Whether it’s Nancy Pelosi’s superPAC or Rick Nolan’s campaign, the hard left’s disdain for companies is unmistakable. It’s in each of their ads against Stewart Mills. What’s most appalling is that the DFL’s agenda doesn’t have a thing in it that says they’re pro-capitalism. In fact, when the DFL held their state convention, Iron Range Democrats wanted the state party to ad a simple sentence to their party’s platform. That simple sentence was to say that the DFL supports mining.

After hours of negotiations, aka Metrocrats intimidating the Iron Range delegation, that simple sentence was dropped because Alida Messinger declared that statement was too controversial. Nolan isn’t the only 1970s reject that thinks companies are evil:

The Franken camp says that as an investment banker, McFadden has brokered the sales of companies that have resulted in the loss of jobs. Well, that can be true in some cases. In other cases, there will be a gain of jobs. Besides, once a company is bought or sold, what does McFadden have to do with it? The Franken camp also insists that McFadden has been involved with companies that have committed the mortal sin of tax inversion by moving their headquarters overseas. No. McFadden’s company represented a foreign company being bought, not the U.S. company moving abroad. That’s business, however unfamiliar Franken might be to business.

In Franken’s thinking, the problem isn’t that the tax code is filled with special favors. It’s that small businesses, aka the rich, aren’t paying a high enough tax rate. The thing is that Franken and Nolan haven’t started a business that requires sound judgment. That’s why they don’t know that many of these small businesses owners work 60-75 hours/week to build a business, paying their employees first, then paying their bills before they can start funding their retirement and their kids’ college education.

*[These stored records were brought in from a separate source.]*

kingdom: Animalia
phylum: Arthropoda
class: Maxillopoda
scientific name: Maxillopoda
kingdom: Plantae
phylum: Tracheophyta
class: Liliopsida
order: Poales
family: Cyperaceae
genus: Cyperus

After sweating through tough times before getting to the point of profitability, then idiots like Dayton, Franken and Nolan accuse them of being greedy and of “not paying their fair share.”

The truth is that Stewart Mills and Mike McFadden have done more to improve middle class families’ lives in 5 years than Dayton, Franken and Nolan have done in a lifetime. Long-winded politicians haven’t paid for their employees’ health insurance or contributed to their employees’ retirement accounts or paid them a good wage that put a roof over their employees’ families’ heads. Stewart Mills and Mike McFadden have.

When Dayton, Franken and Nolan do that for a generation, then I’ll listen, not a minute before.